**TASK OBJECTIVE:**
Answer these questions about the forum thread on the integral of (log x)^2 times sech^2 x:
1. How does the thread define the hyperbolic secant, sech x?
2. With respect to which variable does the hint say to take the second derivative?
3. What are the constants γ(n) in the closed form known as?

**TEXT EXTRACT:**
•••••

$\int_0^\infty(\log x)^2(\mathrm{sech}\,x)^2\mathrm dx$

Question

Is there any closed-form representation for the following integral? $$\int_0^\infty(\log x)^2(\mathrm{sech}\,x)^2\mathrm dx,$$ where $\mathrm{sech}\,x$ is the hyperbolic secant, $\mathrm{sech}\,x=\dfrac{2}{e^x+e^{-x}}$.

Answer 1

Hint: Use the integral: $$\int_0^\infty x^n\,\text{sech}^2x\,\mathrm dx=(2^{1-n}-4^{1-n})\,\Gamma(n+1)\,\zeta(n)$$ and take the 2nd derivative with respect to $n$.

Answer 2

Related technique: (I), (II), (III). Here is a closed form

$$ \int_0^\infty(\log x)^2(\mathrm{sech}\,x)^2\mathrm dx = \int_0^\infty(\log x)^2\left(\frac{2}{e^{x}+e^{-x}}\right)^2\mathrm dx $$

$$= \left( \ln \left( \pi \right) \right) ^{2}- \left( 4\,\ln \left( 2 \right) +2\,\gamma \right) \ln \left( \pi \right) +2\, \left( \ln \left( 2 \right) \right) ^{2}+4\,\ln \left( 2 \right) \gamma-2\,\gamma \left( 1 \right) +\frac{1}{4}\,{\pi }^{2} $$

$$ \sim 1.989349759. $$

Note: $\gamma(n)$ are known as Stieltjes $\gamma$-constants

$$ \gamma(n)= \lim_{m\to \infty}\left(\sum_{k=1}^m \frac{(\ln k)^n}{k}-\frac{(\ln m)^{n+1}}{n+1}\right).$$

•••••

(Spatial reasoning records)
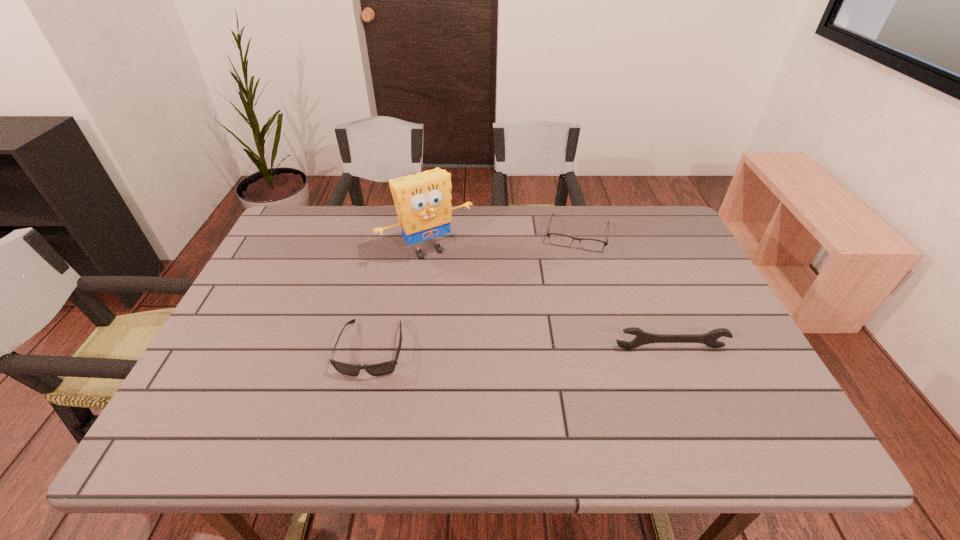
In order to click on empty location between the sunglasses and the third shortest object in this screenshot , I will do `click(521, 348)`.

Identify the location of vacant space in between the third shortest object and the sponge. This screenshot has height=540, width=960. (549, 299).

Locate which object is the closest to the wrench. Please provide its 2D coordinates. Your answer should be formatted as a tuple, i.e. [(x, y)], where the tuple contains the x and y coordinates of a point satisfying the conditions above.

[(557, 239)]

Identify the location of object that is the third closest to the wrench. This screenshot has width=960, height=540. (384, 368).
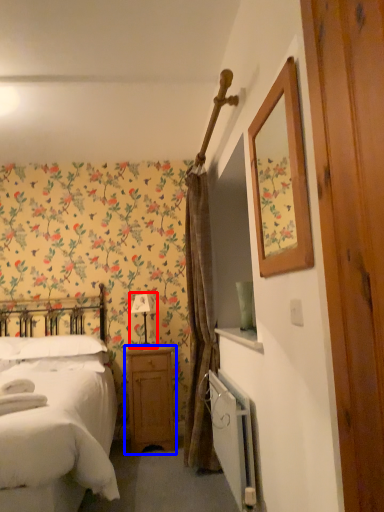
Question: Which of the following is the closest to the observer, table lamp (highlighted by a red box) or nightstand (highlighted by a blue box)?

Choices:
 (A) table lamp
 (B) nightstand

Answer: (B)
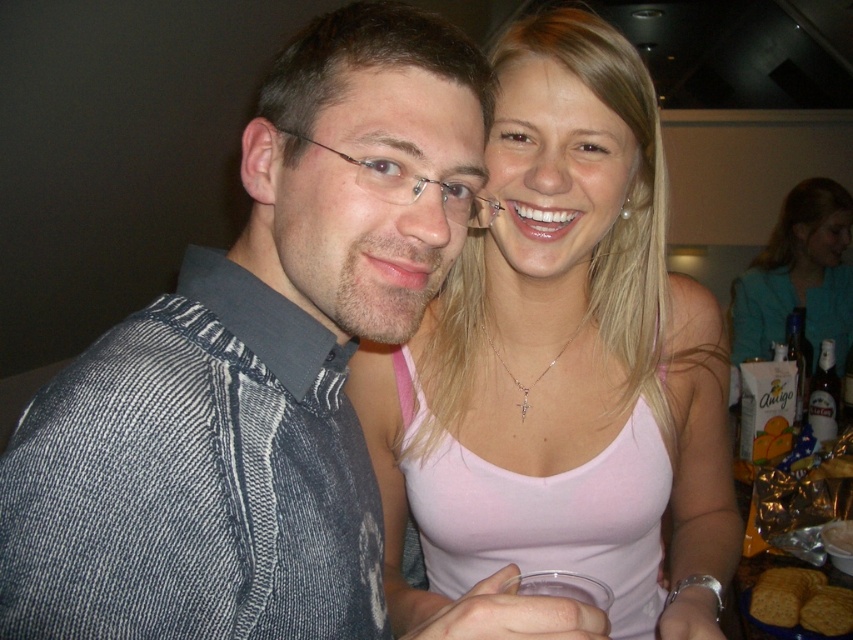
You are a photographer trying to focus on the pink fabric tank top at upper center. Based on its coordinates, where should you aim your camera lens?

The pink fabric tank top at upper center is located at coordinates point [564,362], so aim your camera lens there to focus on it.

You are a photographer at a party and need to adjust the camera focus between the two pink fabric tank top at upper center and pink fabric tank top at upper right. Given that the camera can only focus on objects within 1.5 meters of each other, will you need to adjust the focus for both?

The pink fabric tank top at upper center is 1.81 meters away from the pink fabric tank top at upper right, which exceeds the camera focus range of 1.5 meters. Therefore, you will need to adjust the focus for both separately.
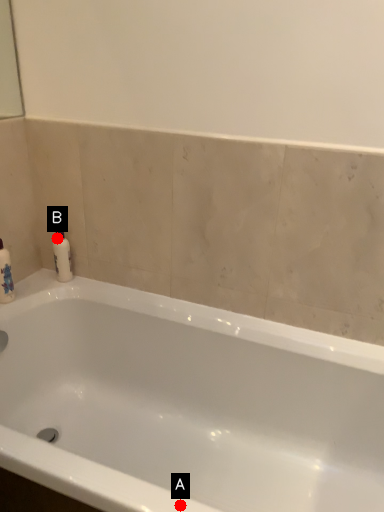
Question: Two points are circled on the image, labeled by A and B beside each circle. Which point is farther to the camera?

Choices:
 (A) A is further
 (B) B is further

Answer: (B)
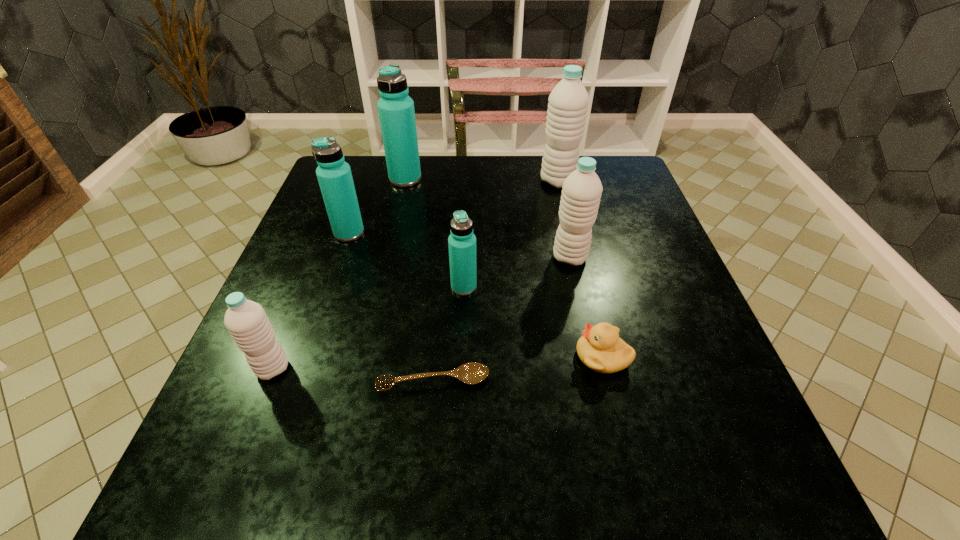
Locate an element on the screen. The height and width of the screenshot is (540, 960). the nearest white water bottle is located at coordinates (x=246, y=321).

Locate an element on the screen. Image resolution: width=960 pixels, height=540 pixels. the second shortest object is located at coordinates (600, 348).

At what (x,y) coordinates should I click in order to perform the action: click on yellow duckling. Please return your answer as a coordinate pair (x, y). Image resolution: width=960 pixels, height=540 pixels. Looking at the image, I should click on (600, 348).

You are a GUI agent. You are given a task and a screenshot of the screen. Output one action in this format:
    pyautogui.click(x=<x>, y=<y>)
    Task: Click on the ladle
    The width and height of the screenshot is (960, 540).
    Given the screenshot: What is the action you would take?
    pyautogui.click(x=470, y=373)

Find the location of a particular element. free space located on the left of the biggest white water bottle is located at coordinates (402, 181).

You are a GUI agent. You are given a task and a screenshot of the screen. Output one action in this format:
    pyautogui.click(x=<x>, y=<y>)
    Task: Click on the free space located 0.070m on the front of the second blue water bottle from left to right
    The image size is (960, 540).
    Given the screenshot: What is the action you would take?
    pyautogui.click(x=400, y=203)

Where is `vacant space situated on the left of the second smallest blue water bottle`? The image size is (960, 540). vacant space situated on the left of the second smallest blue water bottle is located at coordinates (313, 233).

Where is `vacant region located 0.050m on the front of the fourth farthest object`? vacant region located 0.050m on the front of the fourth farthest object is located at coordinates (576, 285).

Locate an element on the screen. The image size is (960, 540). vacant position located 0.400m on the back of the third water bottle from right to left is located at coordinates (468, 178).

Identify the location of vacant space located on the back of the nearest water bottle. The height and width of the screenshot is (540, 960). (313, 268).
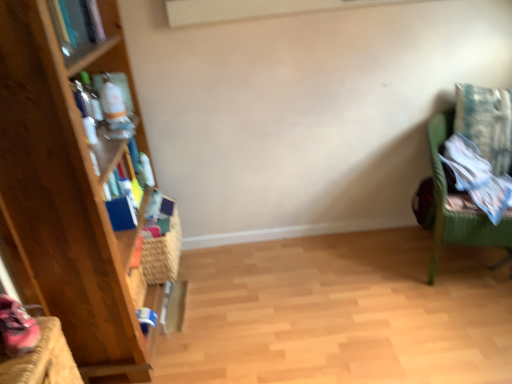
Question: From a real-world perspective, is wooden bookcase at left positioned above or below woven straw basket at left?

Choices:
 (A) above
 (B) below

Answer: (A)

Question: Is wooden bookcase at left to the left or to the right of woven straw basket at left in the image?

Choices:
 (A) left
 (B) right

Answer: (A)

Question: Which object is positioned closest to the wooden bookcase at left?

Choices:
 (A) matte blue book at upper left
 (B) woven straw basket at left
 (C) green wicker chair at right

Answer: (B)

Question: Which object is positioned farthest from the green wicker chair at right?

Choices:
 (A) woven straw basket at left
 (B) matte blue book at upper left
 (C) wooden bookcase at left

Answer: (B)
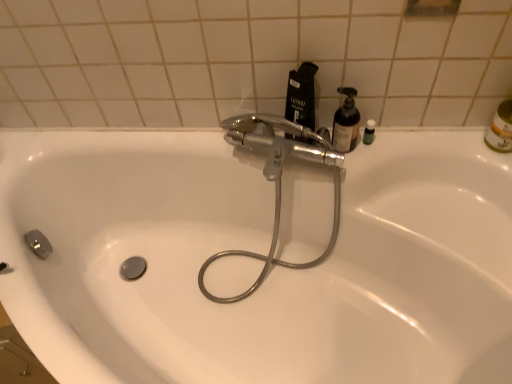
Question: From a real-world perspective, is white glossy sink at center on top of chrome metallic faucet at center?

Choices:
 (A) no
 (B) yes

Answer: (A)

Question: Does white glossy sink at center have a lesser height compared to chrome metallic faucet at center?

Choices:
 (A) no
 (B) yes

Answer: (A)

Question: Is white glossy sink at center looking in the opposite direction of chrome metallic faucet at center?

Choices:
 (A) no
 (B) yes

Answer: (B)

Question: From the image's perspective, would you say white glossy sink at center is shown under chrome metallic faucet at center?

Choices:
 (A) yes
 (B) no

Answer: (A)

Question: Is white glossy sink at center at the right side of chrome metallic faucet at center?

Choices:
 (A) yes
 (B) no

Answer: (A)

Question: From the image's perspective, relative to black matte bottle at upper center, is white glossy sink at center above or below?

Choices:
 (A) above
 (B) below

Answer: (B)

Question: Would you say white glossy sink at center is to the left or to the right of black matte bottle at upper center in the picture?

Choices:
 (A) right
 (B) left

Answer: (B)

Question: Considering their positions, is white glossy sink at center located in front of or behind black matte bottle at upper center?

Choices:
 (A) behind
 (B) front

Answer: (B)

Question: Considering the positions of white glossy sink at center and black matte bottle at upper center in the image, is white glossy sink at center wider or thinner than black matte bottle at upper center?

Choices:
 (A) thin
 (B) wide

Answer: (B)

Question: Looking at the image, does black matte bottle at upper center seem bigger or smaller compared to translucent plastic bottle at upper right?

Choices:
 (A) big
 (B) small

Answer: (A)

Question: Looking at their shapes, would you say black matte bottle at upper center is wider or thinner than translucent plastic bottle at upper right?

Choices:
 (A) thin
 (B) wide

Answer: (B)

Question: From a real-world perspective, is black matte bottle at upper center positioned above or below translucent plastic bottle at upper right?

Choices:
 (A) below
 (B) above

Answer: (B)

Question: Is black matte bottle at upper center inside or outside of translucent plastic bottle at upper right?

Choices:
 (A) inside
 (B) outside

Answer: (B)

Question: Which is correct: chrome metallic faucet at center is inside black matte bottle at upper center, or outside of it?

Choices:
 (A) outside
 (B) inside

Answer: (A)

Question: Is point (333, 178) positioned closer to the camera than point (310, 114)?

Choices:
 (A) farther
 (B) closer

Answer: (A)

•••••

**SOLVED EXERCISE:**
1. sech x = 2/(e^x + e^(-x))
2. n
3. Stieltjes γ-constants